= Beginning of Section =

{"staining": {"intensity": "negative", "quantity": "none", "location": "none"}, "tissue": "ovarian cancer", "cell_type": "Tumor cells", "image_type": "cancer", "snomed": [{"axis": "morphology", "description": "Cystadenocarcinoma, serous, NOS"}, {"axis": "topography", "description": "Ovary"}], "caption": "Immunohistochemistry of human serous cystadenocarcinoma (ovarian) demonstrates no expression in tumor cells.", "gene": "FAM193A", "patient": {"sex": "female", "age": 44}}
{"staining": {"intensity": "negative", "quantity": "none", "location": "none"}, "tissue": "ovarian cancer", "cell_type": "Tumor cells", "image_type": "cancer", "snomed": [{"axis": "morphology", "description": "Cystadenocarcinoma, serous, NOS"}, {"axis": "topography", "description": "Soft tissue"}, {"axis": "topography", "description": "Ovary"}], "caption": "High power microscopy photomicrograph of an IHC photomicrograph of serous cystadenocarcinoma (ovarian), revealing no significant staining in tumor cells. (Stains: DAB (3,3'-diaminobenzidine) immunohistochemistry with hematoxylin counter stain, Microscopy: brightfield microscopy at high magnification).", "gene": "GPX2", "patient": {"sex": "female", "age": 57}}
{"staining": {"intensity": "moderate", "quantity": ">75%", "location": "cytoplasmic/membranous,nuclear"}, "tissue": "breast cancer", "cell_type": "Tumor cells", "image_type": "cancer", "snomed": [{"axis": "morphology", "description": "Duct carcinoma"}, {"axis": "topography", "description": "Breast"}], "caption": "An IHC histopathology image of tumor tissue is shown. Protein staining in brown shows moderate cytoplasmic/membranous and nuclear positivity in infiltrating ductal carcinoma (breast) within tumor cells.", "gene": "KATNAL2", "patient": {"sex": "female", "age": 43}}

= End of Section =

* WHAT YOU NEED TO DO: Pull every line containing "serous" from the data.

* ANSWER BELOW:
{"staining": {"intensity": "negative", "quantity": "none", "location": "none"}, "tissue": "ovarian cancer", "cell_type": "Tumor cells", "image_type": "cancer", "snomed": [{"axis": "morphology", "description": "Cystadenocarcinoma, serous, NOS"}, {"axis": "topography", "description": "Ovary"}], "caption": "Immunohistochemistry of human serous cystadenocarcinoma (ovarian) demonstrates no expression in tumor cells.", "gene": "FAM193A", "patient": {"sex": "female", "age": 44}}
{"staining": {"intensity": "negative", "quantity": "none", "location": "none"}, "tissue": "ovarian cancer", "cell_type": "Tumor cells", "image_type": "cancer", "snomed": [{"axis": "morphology", "description": "Cystadenocarcinoma, serous, NOS"}, {"axis": "topography", "description": "Soft tissue"}, {"axis": "topography", "description": "Ovary"}], "caption": "High power microscopy photomicrograph of an IHC photomicrograph of serous cystadenocarcinoma (ovarian), revealing no significant staining in tumor cells. (Stains: DAB (3,3'-diaminobenzidine) immunohistochemistry with hematoxylin counter stain, Microscopy: brightfield microscopy at high magnification).", "gene": "GPX2", "patient": {"sex": "female", "age": 57}}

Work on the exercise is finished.